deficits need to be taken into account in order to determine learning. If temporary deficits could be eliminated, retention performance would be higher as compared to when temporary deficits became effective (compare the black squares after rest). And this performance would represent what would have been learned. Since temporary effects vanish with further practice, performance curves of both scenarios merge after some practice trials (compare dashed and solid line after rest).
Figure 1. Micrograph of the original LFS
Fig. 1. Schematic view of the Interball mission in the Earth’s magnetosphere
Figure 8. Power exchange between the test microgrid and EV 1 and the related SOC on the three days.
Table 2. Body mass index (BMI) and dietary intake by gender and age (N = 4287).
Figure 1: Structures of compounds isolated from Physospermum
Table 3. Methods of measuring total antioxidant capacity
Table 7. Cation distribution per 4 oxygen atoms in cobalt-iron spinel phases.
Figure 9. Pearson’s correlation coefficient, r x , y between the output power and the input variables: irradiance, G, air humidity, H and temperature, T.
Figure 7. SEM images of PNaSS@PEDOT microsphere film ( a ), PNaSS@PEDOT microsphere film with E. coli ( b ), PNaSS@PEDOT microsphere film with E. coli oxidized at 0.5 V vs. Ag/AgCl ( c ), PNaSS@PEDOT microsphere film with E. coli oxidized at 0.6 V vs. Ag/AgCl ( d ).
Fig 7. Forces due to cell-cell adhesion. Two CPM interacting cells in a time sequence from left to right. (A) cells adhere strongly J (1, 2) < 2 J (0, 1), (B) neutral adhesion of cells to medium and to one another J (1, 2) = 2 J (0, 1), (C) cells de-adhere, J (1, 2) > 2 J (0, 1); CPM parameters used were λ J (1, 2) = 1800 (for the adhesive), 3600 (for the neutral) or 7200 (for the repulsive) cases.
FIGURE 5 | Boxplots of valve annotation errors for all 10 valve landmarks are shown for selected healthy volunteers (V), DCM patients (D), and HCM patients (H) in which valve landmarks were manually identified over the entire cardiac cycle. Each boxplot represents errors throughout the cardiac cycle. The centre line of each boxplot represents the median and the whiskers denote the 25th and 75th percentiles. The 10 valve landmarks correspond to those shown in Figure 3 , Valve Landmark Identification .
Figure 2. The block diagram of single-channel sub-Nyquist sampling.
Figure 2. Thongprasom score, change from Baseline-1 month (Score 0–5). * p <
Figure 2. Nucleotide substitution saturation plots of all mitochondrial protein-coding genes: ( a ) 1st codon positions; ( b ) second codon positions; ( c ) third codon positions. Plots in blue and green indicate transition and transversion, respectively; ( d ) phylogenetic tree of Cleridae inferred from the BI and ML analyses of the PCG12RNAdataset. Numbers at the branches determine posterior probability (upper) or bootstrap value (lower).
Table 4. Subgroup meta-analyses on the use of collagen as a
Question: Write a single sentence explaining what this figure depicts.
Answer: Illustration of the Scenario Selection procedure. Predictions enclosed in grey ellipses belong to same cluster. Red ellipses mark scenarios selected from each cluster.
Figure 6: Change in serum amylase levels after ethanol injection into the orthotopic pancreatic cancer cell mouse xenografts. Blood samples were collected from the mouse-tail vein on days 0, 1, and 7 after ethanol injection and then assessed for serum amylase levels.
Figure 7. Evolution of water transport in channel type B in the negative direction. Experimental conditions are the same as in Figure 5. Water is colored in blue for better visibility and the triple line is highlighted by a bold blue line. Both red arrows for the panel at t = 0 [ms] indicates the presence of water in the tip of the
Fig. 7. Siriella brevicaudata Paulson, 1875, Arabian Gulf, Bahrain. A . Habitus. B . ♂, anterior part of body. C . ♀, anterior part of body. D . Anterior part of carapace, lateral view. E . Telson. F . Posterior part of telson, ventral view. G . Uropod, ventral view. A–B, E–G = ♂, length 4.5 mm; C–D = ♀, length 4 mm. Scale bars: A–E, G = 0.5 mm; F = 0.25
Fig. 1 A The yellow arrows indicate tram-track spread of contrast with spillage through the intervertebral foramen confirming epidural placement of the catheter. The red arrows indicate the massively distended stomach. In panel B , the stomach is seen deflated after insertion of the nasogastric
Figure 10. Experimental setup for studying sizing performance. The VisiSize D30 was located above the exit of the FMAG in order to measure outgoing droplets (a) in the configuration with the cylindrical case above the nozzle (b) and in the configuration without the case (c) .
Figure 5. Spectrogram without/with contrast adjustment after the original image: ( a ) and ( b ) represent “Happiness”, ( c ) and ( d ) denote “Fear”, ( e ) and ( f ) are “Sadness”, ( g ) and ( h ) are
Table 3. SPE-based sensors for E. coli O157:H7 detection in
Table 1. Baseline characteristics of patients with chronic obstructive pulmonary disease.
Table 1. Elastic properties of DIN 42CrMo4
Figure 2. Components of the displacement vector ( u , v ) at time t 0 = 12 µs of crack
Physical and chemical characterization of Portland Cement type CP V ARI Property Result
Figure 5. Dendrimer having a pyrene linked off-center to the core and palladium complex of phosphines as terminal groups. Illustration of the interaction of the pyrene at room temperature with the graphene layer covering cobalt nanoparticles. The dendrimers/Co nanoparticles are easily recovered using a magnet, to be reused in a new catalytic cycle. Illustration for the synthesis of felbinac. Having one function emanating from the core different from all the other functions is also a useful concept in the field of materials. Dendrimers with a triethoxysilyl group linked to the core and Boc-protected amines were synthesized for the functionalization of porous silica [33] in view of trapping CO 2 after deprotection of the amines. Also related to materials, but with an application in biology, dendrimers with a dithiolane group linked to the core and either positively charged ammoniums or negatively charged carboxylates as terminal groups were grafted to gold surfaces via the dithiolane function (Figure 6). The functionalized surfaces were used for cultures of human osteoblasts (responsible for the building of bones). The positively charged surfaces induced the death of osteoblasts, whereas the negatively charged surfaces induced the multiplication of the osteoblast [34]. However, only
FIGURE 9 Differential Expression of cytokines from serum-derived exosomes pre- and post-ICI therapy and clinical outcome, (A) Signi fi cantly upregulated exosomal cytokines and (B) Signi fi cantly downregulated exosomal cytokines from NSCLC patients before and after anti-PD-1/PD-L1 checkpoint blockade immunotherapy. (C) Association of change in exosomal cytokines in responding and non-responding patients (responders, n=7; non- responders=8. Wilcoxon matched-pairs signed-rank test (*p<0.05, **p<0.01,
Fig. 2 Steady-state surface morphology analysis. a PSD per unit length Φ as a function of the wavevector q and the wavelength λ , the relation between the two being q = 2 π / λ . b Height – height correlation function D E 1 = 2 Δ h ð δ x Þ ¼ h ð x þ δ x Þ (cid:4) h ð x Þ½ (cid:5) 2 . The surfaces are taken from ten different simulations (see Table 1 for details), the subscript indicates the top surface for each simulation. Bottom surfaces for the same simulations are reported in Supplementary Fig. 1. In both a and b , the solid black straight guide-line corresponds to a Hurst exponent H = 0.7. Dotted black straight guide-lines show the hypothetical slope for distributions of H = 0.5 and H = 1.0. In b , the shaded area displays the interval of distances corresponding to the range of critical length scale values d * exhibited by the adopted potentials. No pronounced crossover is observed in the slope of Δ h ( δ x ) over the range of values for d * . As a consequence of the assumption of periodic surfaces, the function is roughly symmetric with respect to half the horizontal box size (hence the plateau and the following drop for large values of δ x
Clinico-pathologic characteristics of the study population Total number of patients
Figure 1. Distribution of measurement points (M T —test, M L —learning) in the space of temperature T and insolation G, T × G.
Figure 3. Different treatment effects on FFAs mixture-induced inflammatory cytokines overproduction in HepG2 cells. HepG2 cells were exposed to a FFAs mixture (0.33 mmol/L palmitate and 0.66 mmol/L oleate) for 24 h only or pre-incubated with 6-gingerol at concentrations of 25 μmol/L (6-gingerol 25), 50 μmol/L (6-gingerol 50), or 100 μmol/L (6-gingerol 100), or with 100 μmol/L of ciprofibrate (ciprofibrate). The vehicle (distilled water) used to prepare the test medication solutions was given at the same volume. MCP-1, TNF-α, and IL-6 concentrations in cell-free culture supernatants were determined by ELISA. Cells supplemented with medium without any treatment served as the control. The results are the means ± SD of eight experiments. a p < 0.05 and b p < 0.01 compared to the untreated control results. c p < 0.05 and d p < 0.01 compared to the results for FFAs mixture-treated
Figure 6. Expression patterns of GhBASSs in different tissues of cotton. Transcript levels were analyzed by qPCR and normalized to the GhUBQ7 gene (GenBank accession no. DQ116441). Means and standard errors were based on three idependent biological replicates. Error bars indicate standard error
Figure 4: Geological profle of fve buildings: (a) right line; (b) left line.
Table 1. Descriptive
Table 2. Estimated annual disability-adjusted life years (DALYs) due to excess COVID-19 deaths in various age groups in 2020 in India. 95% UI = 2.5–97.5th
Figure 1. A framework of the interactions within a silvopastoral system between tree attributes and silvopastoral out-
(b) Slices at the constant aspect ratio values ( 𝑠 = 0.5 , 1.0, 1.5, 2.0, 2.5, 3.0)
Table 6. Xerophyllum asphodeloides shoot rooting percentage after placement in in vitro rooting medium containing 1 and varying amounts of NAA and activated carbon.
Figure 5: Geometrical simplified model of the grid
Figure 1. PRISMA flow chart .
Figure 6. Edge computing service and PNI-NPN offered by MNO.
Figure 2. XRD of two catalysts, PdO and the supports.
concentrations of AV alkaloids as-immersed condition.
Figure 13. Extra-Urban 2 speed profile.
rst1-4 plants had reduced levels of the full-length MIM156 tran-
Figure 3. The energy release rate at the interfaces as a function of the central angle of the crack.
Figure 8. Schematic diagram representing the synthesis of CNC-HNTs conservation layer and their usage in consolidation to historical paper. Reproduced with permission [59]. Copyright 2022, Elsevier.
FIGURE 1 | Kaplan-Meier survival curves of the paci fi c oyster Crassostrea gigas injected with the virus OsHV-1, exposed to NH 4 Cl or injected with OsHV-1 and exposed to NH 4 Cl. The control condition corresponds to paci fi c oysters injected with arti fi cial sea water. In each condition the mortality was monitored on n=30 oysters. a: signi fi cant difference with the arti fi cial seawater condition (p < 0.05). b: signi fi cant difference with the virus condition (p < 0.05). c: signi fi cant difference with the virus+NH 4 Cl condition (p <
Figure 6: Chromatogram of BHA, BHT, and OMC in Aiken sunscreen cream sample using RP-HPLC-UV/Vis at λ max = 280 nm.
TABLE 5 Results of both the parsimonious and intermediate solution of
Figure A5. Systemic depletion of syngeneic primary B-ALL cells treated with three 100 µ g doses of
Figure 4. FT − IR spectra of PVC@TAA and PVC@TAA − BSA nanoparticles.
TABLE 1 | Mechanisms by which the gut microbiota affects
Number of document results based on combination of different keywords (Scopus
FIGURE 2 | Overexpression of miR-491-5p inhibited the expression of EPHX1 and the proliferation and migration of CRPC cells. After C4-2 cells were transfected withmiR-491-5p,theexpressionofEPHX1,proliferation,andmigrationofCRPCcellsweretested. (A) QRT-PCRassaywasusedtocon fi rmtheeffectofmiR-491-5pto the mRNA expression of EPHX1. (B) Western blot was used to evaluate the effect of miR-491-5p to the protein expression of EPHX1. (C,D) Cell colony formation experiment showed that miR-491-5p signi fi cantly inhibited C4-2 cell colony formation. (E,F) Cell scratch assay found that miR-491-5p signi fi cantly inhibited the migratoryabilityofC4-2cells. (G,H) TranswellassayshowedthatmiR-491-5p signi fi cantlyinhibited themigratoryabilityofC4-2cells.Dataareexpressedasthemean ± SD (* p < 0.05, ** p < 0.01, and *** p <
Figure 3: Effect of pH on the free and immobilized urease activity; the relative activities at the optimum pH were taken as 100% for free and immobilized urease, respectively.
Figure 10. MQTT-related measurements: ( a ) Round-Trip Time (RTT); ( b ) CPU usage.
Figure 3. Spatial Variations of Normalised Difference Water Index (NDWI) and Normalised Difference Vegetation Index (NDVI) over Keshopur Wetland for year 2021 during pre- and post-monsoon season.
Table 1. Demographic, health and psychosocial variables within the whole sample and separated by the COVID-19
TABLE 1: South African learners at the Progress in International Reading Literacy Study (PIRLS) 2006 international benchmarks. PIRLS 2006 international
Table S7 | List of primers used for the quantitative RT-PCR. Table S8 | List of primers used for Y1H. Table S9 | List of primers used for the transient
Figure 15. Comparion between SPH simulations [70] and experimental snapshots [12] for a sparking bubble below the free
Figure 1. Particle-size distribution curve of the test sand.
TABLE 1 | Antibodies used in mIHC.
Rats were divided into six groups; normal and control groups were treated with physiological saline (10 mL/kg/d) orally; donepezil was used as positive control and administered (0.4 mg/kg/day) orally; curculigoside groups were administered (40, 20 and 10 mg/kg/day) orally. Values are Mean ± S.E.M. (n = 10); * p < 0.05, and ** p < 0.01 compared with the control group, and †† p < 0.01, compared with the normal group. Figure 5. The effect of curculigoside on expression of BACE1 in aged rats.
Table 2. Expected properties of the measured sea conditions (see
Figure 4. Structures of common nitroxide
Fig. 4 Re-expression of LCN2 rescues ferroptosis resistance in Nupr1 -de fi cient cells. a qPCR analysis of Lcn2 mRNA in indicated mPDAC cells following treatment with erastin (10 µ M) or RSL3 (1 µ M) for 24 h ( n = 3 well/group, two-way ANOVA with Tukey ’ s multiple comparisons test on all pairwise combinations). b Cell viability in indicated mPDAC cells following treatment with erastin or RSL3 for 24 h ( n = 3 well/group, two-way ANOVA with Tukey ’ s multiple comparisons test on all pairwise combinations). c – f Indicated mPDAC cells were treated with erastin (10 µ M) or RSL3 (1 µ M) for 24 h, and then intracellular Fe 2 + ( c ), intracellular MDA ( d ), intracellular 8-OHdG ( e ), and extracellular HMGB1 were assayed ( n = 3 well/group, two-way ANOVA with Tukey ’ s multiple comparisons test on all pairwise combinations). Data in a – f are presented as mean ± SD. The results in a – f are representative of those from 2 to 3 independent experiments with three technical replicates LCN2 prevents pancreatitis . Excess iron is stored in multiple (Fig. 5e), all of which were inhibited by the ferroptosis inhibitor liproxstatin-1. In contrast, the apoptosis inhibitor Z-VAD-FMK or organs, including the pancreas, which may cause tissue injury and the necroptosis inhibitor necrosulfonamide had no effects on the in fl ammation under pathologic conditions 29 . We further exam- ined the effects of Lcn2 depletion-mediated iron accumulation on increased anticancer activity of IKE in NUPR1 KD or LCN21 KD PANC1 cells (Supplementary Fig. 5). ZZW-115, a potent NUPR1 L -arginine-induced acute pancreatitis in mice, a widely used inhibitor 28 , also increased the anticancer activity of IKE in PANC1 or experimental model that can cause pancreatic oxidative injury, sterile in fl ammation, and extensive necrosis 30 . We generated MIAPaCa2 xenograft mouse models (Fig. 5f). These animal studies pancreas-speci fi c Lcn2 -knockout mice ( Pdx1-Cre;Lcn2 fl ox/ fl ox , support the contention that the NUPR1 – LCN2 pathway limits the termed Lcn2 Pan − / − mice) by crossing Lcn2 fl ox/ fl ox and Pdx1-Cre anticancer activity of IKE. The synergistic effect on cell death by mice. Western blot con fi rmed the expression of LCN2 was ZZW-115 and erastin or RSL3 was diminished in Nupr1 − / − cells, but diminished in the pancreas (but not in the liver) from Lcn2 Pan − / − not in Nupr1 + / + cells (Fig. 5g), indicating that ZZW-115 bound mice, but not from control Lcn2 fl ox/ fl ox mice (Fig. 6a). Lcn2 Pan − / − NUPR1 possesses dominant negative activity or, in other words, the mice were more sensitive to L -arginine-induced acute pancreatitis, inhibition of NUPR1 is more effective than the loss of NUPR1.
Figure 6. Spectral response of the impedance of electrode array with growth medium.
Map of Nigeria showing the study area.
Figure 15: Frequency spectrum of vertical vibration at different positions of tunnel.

**EXERCISE AIM**
In the entries above, please find the line with "Figure 3. Different" and the line with "Table 1. Descriptive", then write out exactly those two lines and every line between them, and nothing more.

**EXERCISE RESPONSE**
Figure 3. Different treatment effects on FFAs mixture-induced inflammatory cytokines overproduction in HepG2 cells. HepG2 cells were exposed to a FFAs mixture (0.33 mmol/L palmitate and 0.66 mmol/L oleate) for 24 h only or pre-incubated with 6-gingerol at concentrations of 25 μmol/L (6-gingerol 25), 50 μmol/L (6-gingerol 50), or 100 μmol/L (6-gingerol 100), or with 100 μmol/L of ciprofibrate (ciprofibrate). The vehicle (distilled water) used to prepare the test medication solutions was given at the same volume. MCP-1, TNF-α, and IL-6 concentrations in cell-free culture supernatants were determined by ELISA. Cells supplemented with medium without any treatment served as the control. The results are the means ± SD of eight experiments. a p < 0.05 and b p < 0.01 compared to the untreated control results. c p < 0.05 and d p < 0.01 compared to the results for FFAs mixture-treated
Figure 6. Expression patterns of GhBASSs in different tissues of cotton. Transcript levels were analyzed by qPCR and normalized to the GhUBQ7 gene (GenBank accession no. DQ116441). Means and standard errors were based on three idependent biological replicates. Error bars indicate standard error
Figure 4: Geological profle of fve buildings: (a) right line; (b) left line.
Table 1. Descriptive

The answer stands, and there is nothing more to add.